In Georgia, Republican Senate nominee Herschel Walker, who has taken a zero-tolerance stance against abortion, has had two women accuse him of offering to pay for their abortions after they became pregnant with his children. Finally, Republican nominee for Governor of Arizona, news anchor Kari Lake, arguably the biggest MAGA star of the cycle, remarked at a rally, “We don’t have any McCain Republicans in here, do we? Alright, get the hell out,” referring to the late Arizona Senator and 2008 Republican presidential nominee John McCain. The percentage of McCain Republicans that she successfully alienated was able to keep her out of the Governor’s office by just .6 percentage points. The list of flawed Republican candidates goes on.

Many have blamed former President Donald Trump for these controversial candidates performing poorly in races that could have been more competitive. He often inserted himself in Republican primaries by only endorsing those who pledged absolute fealty to him and repeated his false claims of a stolen election. Democrats were then able to successfully make many races a referendum on Donald Trump and whether or not moderate Republicans and independent voters wanted to elect someone who did not believe in the legitimacy of our election system.

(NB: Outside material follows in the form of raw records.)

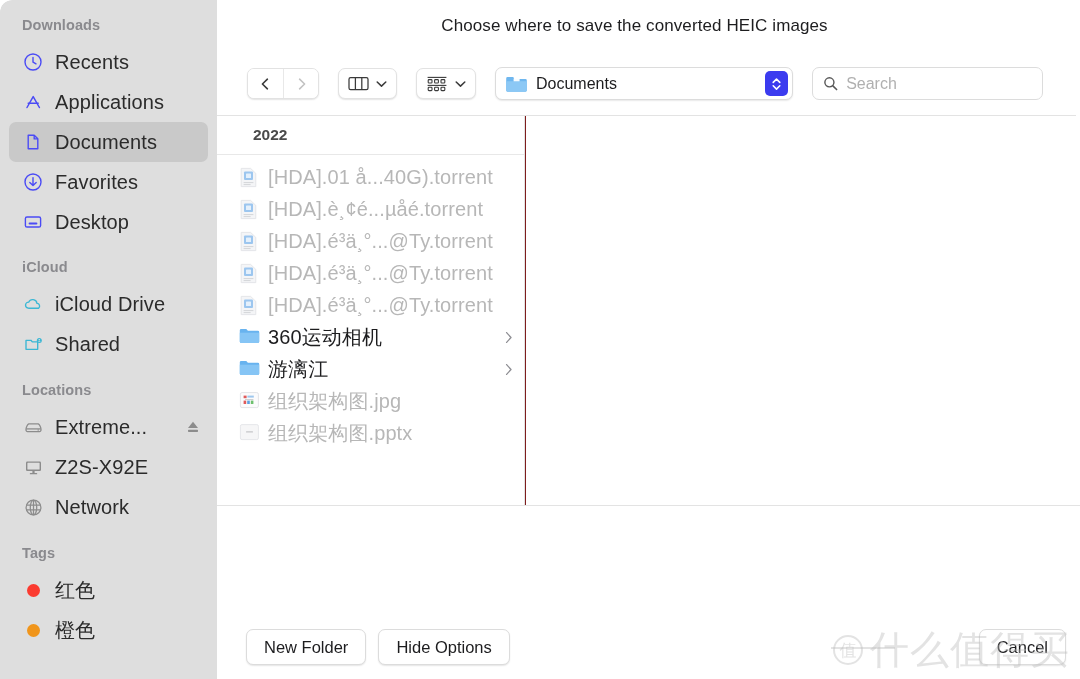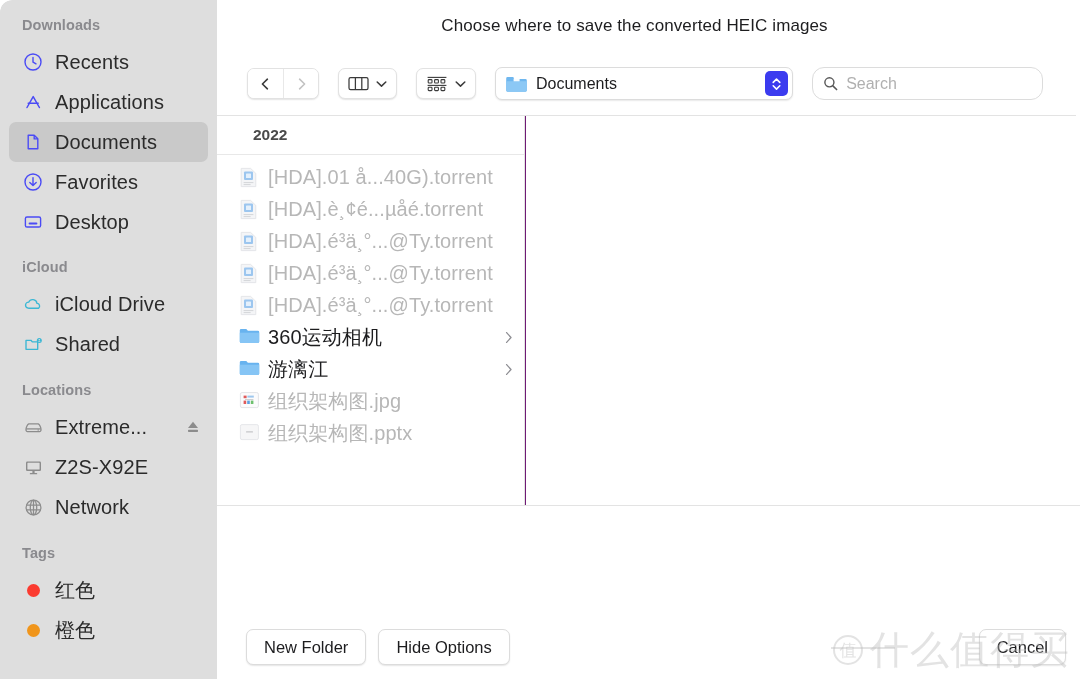--- a/index.html
+++ b/index.html
@@ -85,32 +85,32 @@
     box-shadow:0 1px 1.5px rgba(0,0,0,.09); max-width:298px;
   }
   #path-label { font-size:16px; color:#1d1d1f; flex:1; white-space:nowrap; }
   #path-stepper {
     width:23px; height:25px; border-radius:5px; background:#3b3bef;
     display:flex; align-items:center; justify-content:center; flex:none;
   }
   #search-field {
     display:flex; align-items:center; height:33px; width:231px;
     margin-left:19px; background:#ffffff; border:1px solid #dcdcdc;
-    border-radius:12px; padding:0 10px; gap:8px; flex:none;
+    border-radius:7px; padding:0 10px; gap:8px; flex:none;
   }
   #search-input {
     border:none; outline:none; background:transparent; font-size:16px;
     color:#1d1d1f; width:100%; font-family:inherit;
   }
   #search-input::placeholder { color:#b0b0b0; }
 
   
   #browser {
     position:absolute; left:0; top:115px; right:4px; height:390px;
-    border-top:1px solid #e3e3e3; overflow:hidden; background:#701a75;
+    border-top:1px solid #e3e3e3; overflow:hidden; background:#7f1d1d;
   }
   #col-one {
     position:absolute; left:0; top:0; width:308px; height:390px;
     border-right:1px solid #e3e3e3; background:#fff;
   }
   #col-header {
     height:39px; display:flex; align-items:center; padding-left:36px;
     border-bottom:1px solid #e8e8e8;
   }
   #col-header-label { font-size:15.5px; font-weight:700; color:#4a4a4a; }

In my article last year analyzing the 2021 election results, with the shocking win of Virginia Governor Glenn Youngkin and the close call in the New Jersey Governor Election, I wondered “whether a ‘red wave’ will come crashing down on the country this time next year.” It is clear that it has not. No red wave ever materialized. I ask now whether Republicans will be able to search within themselves to find new leadership in their party that can be focused on the future rather than the past. I also ask whether Democrats will be able to put more focus on working class voters and their issues, as Tim Ryan stressed in Ohio this year. With the 2024 Election now on the horizon, it is anyone’s guess as to what the outcome of that will be and what the country will look like by the time we get there.